Gut verwertbares Kalzium haben indessen Schaf- und Ziegenmilchprodukte. Am meisten Kalzium hat aber schwarzer Sesam, dazu ausgezeichnet verwertbar! Im Ayurveda wird er vor allem für starke, weiße Zähne genommen. 1 EL pro Tag würde reichen. Oder einfach zu einem Smoothie zufügen. 100 g enthalten sagenhafte 2000 mg Kalzium. Auch weißer Sesam ist geeignet, er enthält aber nur die Hälfte.  Es gibt auch noch eine besonders reichhaltige Kalziumquelle: Die Kalziumalge Lith. Calcareum, sicher im Wachstum keine schlechte Idee gegen schwache Knochen und Zähne. Wichtig für die Aufnahme von Kalzium ist eine ausreichende Bildung von Magensäure, daher nicht zum Essen Wasser trinken, erst 2 Stunden davor oder 2 Stunden danach. Sonst wird die Magensäure viel zu sehr verdünnt. In schweren Magensäuremangelfällen kann Betain-HCL Magensäure eingenommen werden. Immer nach dem Essen, am besten wenn Proteine dabei sind!
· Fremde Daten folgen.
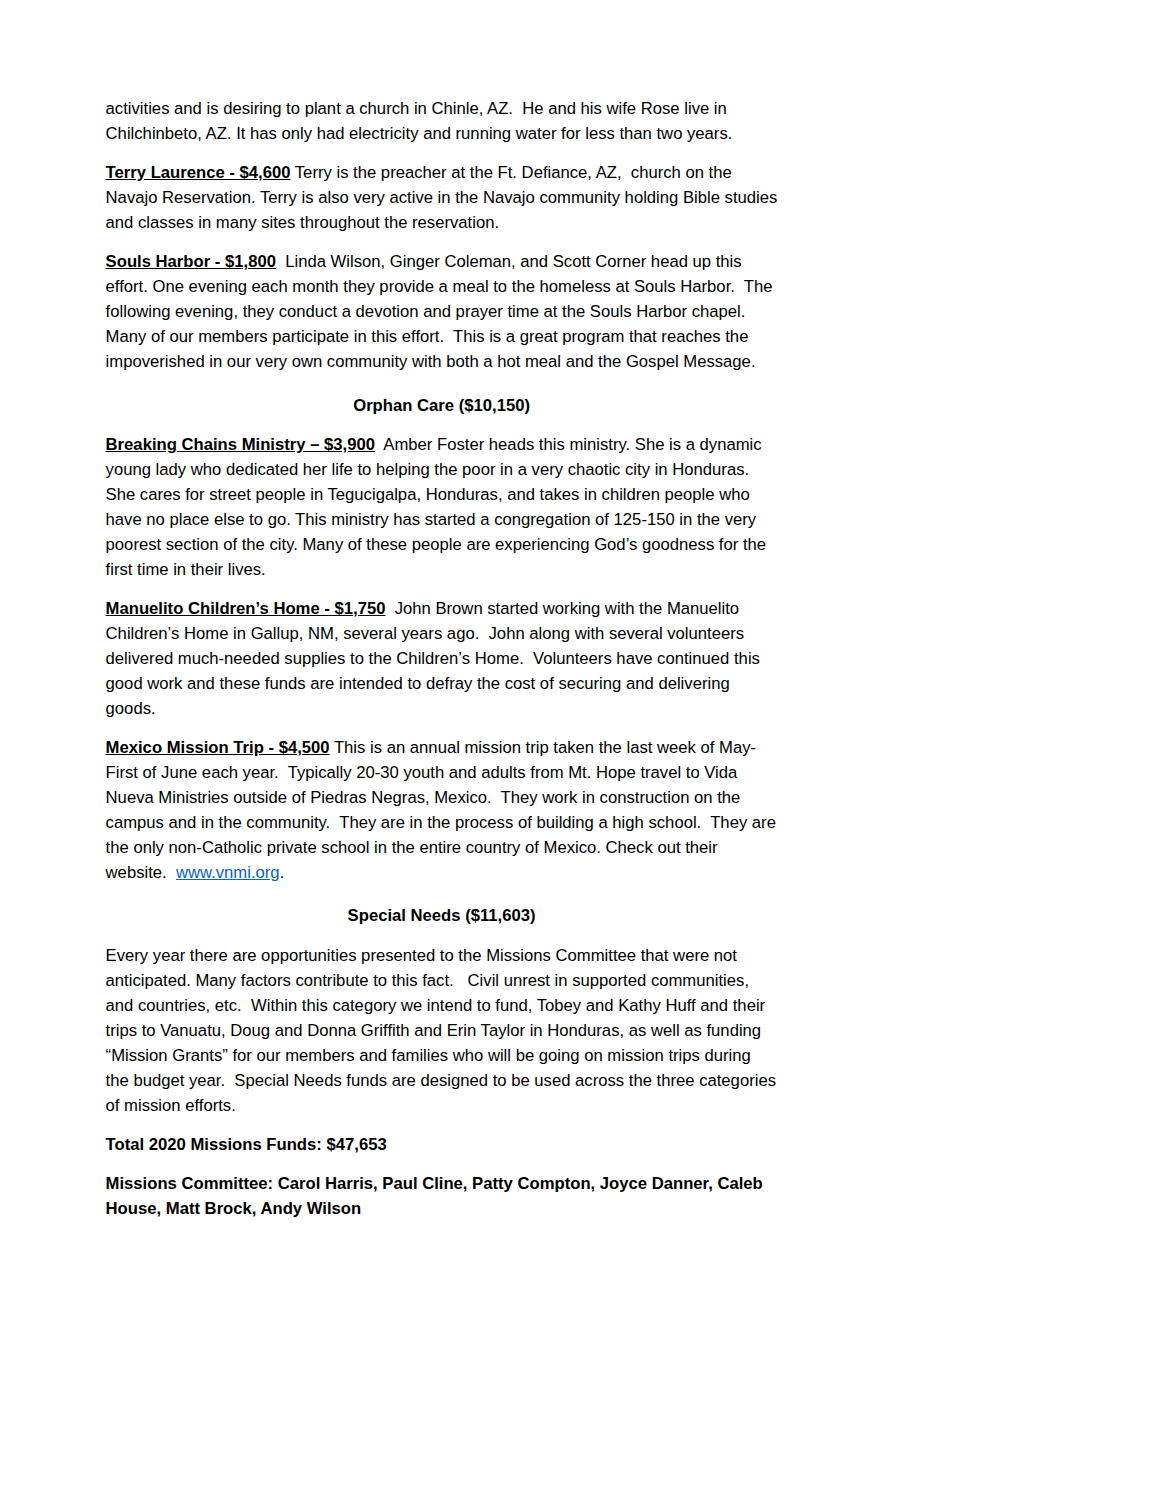activities and is desiring to plant a church in Chinle, AZ. He and his wife Rose live in Chilchinbeto, AZ. It has only had electricity and running water for less than two years.
Terry Laurence - $4,600 Terry is the preacher at the Ft. Defiance, AZ, church on the Navajo Reservation. Terry is also very active in the Navajo community holding Bible studies and classes in many sites throughout the reservation.
Souls Harbor - $1,800 Linda Wilson, Ginger Coleman, and Scott Corner head up this effort. One evening each month they provide a meal to the homeless at Souls Harbor. The following evening, they conduct a devotion and prayer time at the Souls Harbor chapel. Many of our members participate in this effort. This is a great program that reaches the impoverished in our very own community with both a hot meal and the Gospel Message.
Orphan Care ($10,150)
Breaking Chains Ministry – $3,900 Amber Foster heads this ministry. She is a dynamic young lady who dedicated her life to helping the poor in a very chaotic city in Honduras. She cares for street people in Tegucigalpa, Honduras, and takes in children people who have no place else to go. This ministry has started a congregation of 125-150 in the very poorest section of the city. Many of these people are experiencing God’s goodness for the first time in their lives.
Manuelito Children’s Home - $1,750 John Brown started working with the Manuelito Children’s Home in Gallup, NM, several years ago. John along with several volunteers delivered much-needed supplies to the Children’s Home. Volunteers have continued this good work and these funds are intended to defray the cost of securing and delivering goods.
Mexico Mission Trip - $4,500 This is an annual mission trip taken the last week of May-First of June each year. Typically 20-30 youth and adults from Mt. Hope travel to Vida Nueva Ministries outside of Piedras Negras, Mexico. They work in construction on the campus and in the community. They are in the process of building a high school. They are the only non-Catholic private school in the entire country of Mexico. Check out their website. www.vnmi.org.
Special Needs ($11,603)
Every year there are opportunities presented to the Missions Committee that were not anticipated. Many factors contribute to this fact. Civil unrest in supported communities, and countries, etc. Within this category we intend to fund, Tobey and Kathy Huff and their trips to Vanuatu, Doug and Donna Griffith and Erin Taylor in Honduras, as well as funding “Mission Grants” for our members and families who will be going on mission trips during the budget year. Special Needs funds are designed to be used across the three categories of mission efforts.
Total 2020 Missions Funds: $47,653
Missions Committee: Carol Harris, Paul Cline, Patty Compton, Joyce Danner, Caleb House, Matt Brock, Andy Wilson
Ich empfehle ausschließlich Betain-HCL aus dem Clarkshop, da nicht verunreinigt.

Auch Karottensaft stärkt die Knochen und damit auch Zähne, wie sämtliches grünes Gemüse, gern in Form von grünen Smoothies, die im Moment so angesagt sind. Dazu sind ausreichende Sonnenbäder ohne Sonnenschutz ratsam um genügend Vitamin D zu bilden. Wenn man brav frisch gepressten Karottensaft trinkt, hat man dann schon einen guten Sonnenschutz von innen her inklusive.  Ich bin kein Fan von Vitamin D Präparaten, die Sonne ist hier meiner Meinung sicherer und effektiver.  In den Sommermonaten etwa 15 min. in der Mittagssonne würden schon reichen, um einen guten Vitamin D Spiegel zu erreichen. Keine Angst vor Hautkrebs, denn den bekommt man durch Vitamin D Mangel ... und von Sonnencreme mit krebserregenden Filtern die in der Sonne noch schon oxidieren. Denn es wurde bereits bewiesen dass die, die zu wenig Sonne ab bekamen viel eher Hautkrebs ab bekommen. Dies haben mir auch 2 hochangesehene Hautärzte unter fast vorgehaltener Hand bestätigt: Siehe http://www.aerztezeitung.de/ Bitte keine Fluoride gegen Karies, dies ist ein großer Trugschluss und geht dazu nach hinten los! siehe hier. Eine gute Möglichkeit den Kiefer von Bakterien, insbesondere Karies zu reinigen ist der Zahnzappikator nach Dr. Clark. Dies hat nun nichts mit dem normalen, schon sehr bekannten Clark-Zapper zu tun. Denn er arbeitet mit einer ganz anderen Frequenz hier: Der Zahnzappikator, Gerät der Zukunft. Interessant: Mythen der Mundhygiene von Prof. Meyer-Lückel: "Sind schlechte Zähne vererbt?"

Welche Zahnfüllung ist am besten?

Ich muss enttäuschen.... Es gibt jetzt im Moment leider nichts 100 % unbedenkliches zur Auswahl, es wird sogar noch mit hochgiftigen Amalgam gearbeitet. Aber es gibt schon auch gut verträgliches in Form von Kunststoffen!

Es gibt Kunststoffzahnfüllungen die schilddrüsenschädigendes Fluor enthalten, bzw. kurze Zeit lang abgeben, zB: Tetric Evoceram eigentlich ein sehr gut verträglicher Composit. Und er ist auch sehr lange haltbar. Ich selber habe solche Füllungen und habe diese jetzt schon 10 Jahre und sie sind noch immer absolut in Ordnung und dicht! Leider enthält  dieser Composit u.a. Bisphenol A und Ytterbium-Trifluorid, was mir oft wochenlang Probleme mit der Schilddrüse bereitete, weil diese auf Fluorid reagierte.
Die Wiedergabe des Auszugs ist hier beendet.